#### CONSIGNE A:
Dans le texte sur le Manuscrit trouvé à Saragosse, en quelle langue Jan Potocki a-t-il écrit son roman ?
#### CONSIGNE B:
Reprenez le texte sur le Manuscrit trouvé à Saragosse et poursuivez-le après sa dernière phrase.

#### TEXTE D'EXERCICE:
====================

Au lecteur qui s'interroge encore sur la valeur ajoutée d'un libraire dans le choix d'un livre versus les achats via les plateformes d'e-commerce, je raconte cette petite histoire : à la librairie, rayon littérature étrangère, je mets enfin la main sur "Par le fer et par le feu" de Henryk Sienkiewicz. Au moment où je m'en empare, j'entends une mâle voix dans mon dos, très légèrement teintée d'accent étranger. "Vous aimez la littérature polonaise, mademoiselle ?". Déjà, qui que soit mon perspicace interlocuteur mystère, le simple fait qu'il me donne du "mademoiselle" le catapulte très haut dans mon estime. Je me retourne et fais face à un jeune homme très distingué qui, sans attendre ma réponse, enchaîne : "Parce que si c'est le cas, je n'ai rien à dire à votre choix, sauf que vous devriez commencer par ça." Et de me mettre entre les mains un pavé de 900 pages d'auteur et de titre inconnus de moi, "Manuscrit trouvé à Saragosse, Jan Potocki". Je vous la fais brève : mon bienveillant guide n'était rien de moins qu'un libraire polonais en stage à Auxerre. Vous ne saviez pas que ça existait ? Moi non plus. Et pourtant, c'est bien grâce à l'attention et aux recommandations de ce libraire franco-polonais que j'ai fait connaissance avec le présent roman dont, à ma plus vive honte, la réputation d'oeuvre majeure de la littérature interplanétaire m'avait complètement échappée.

Ce colossal roman classique, bourré d'aventures jusqu'à la gueule, est d'abord, pour un lecteur français, une longue flatterie à l'oreille tant la langue est belle. Oui, parce qu'il faut préciser que Jan Potocki a consacré plus de vingt ans à l'écrire... en français, et franchement, pendant toute la lecture, vous vous pincez pour le croire. Ô temps béni où le beau français était la langue des intellectuels et des souverains d'Europe, du Finistère à l'Oural et de Luleå à Syracuse !

Revenons au manuscrit de Saragosse, si vous le voulez bien.

====================

#### DONNÉES AFFICHÉES:
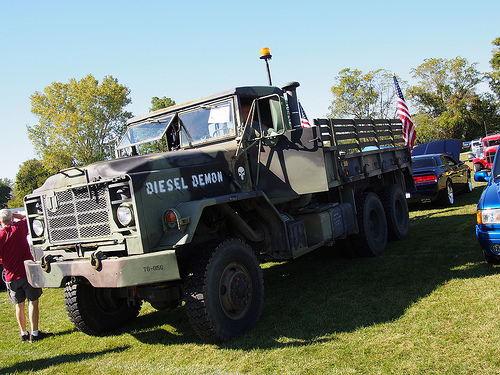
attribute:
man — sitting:
[1, 204, 45, 329]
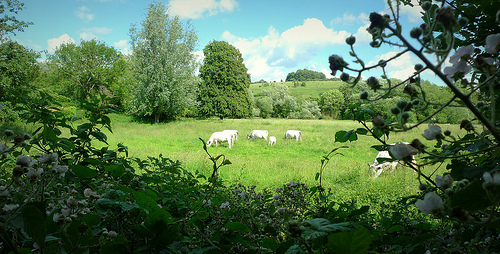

====================

#### RÉSULTAT ATTENDU A:
Jan Potocki a écrit son roman en français.

#### RÉSULTAT ATTENDU B:
Vous avez tous joué, enfant, à empiler des cubes les uns dans les autres à la manière des poupées russes ? Et bien, Jan Potocki fait ici exactement la même chose avec les très nombreux personnages de son roman. Les mises en abyme se succèdent sans répit, tout au long des six décamérons qui structurent le récit. Donc, pour être franche, inutile de me demander de vous raconter l'histoire, j'en suis tout bonnement incapable, ayant oublié les personnages et les situations au fur et à mesure qu'ils étaient remplacés par de nouveaux.

Toutefois, n'allez pas croire que cette densité rend le roman impénétrable, ennuyeux ou obscur. C'est là que réside la magie de l'auteur - magie qui a agi par la suite sur plusieurs générations d'écrivains - car, allié à la beauté chantante de la langue, le récit des nombreuses aventures tantôt picaresques, tantôt fantastiques, tantôt joyeuses, tantôt effrayantes, transplante le lecteur dans l'Espagne des 17ème et 18ème siècles avec un réalisme ahurissant. Pour un peu, vous vous sentiriez dans les basques de Sancho Panza ! Mon seul conseil : rendez-vous très disponible et réservez à ce roman l'exclusivité de votre lecture, au risque de décrocher très rapidement.

Une belle découverte qui cumule la satisfaction d'avoir comblé une énorme lacune de ma culture littéraire et celle d'avoir effectué un incroyable voyage dans le temps et l'espace.

PS : Je n'ai pas encore lu mon Sienkiewicz mais ça ne saurait tarder.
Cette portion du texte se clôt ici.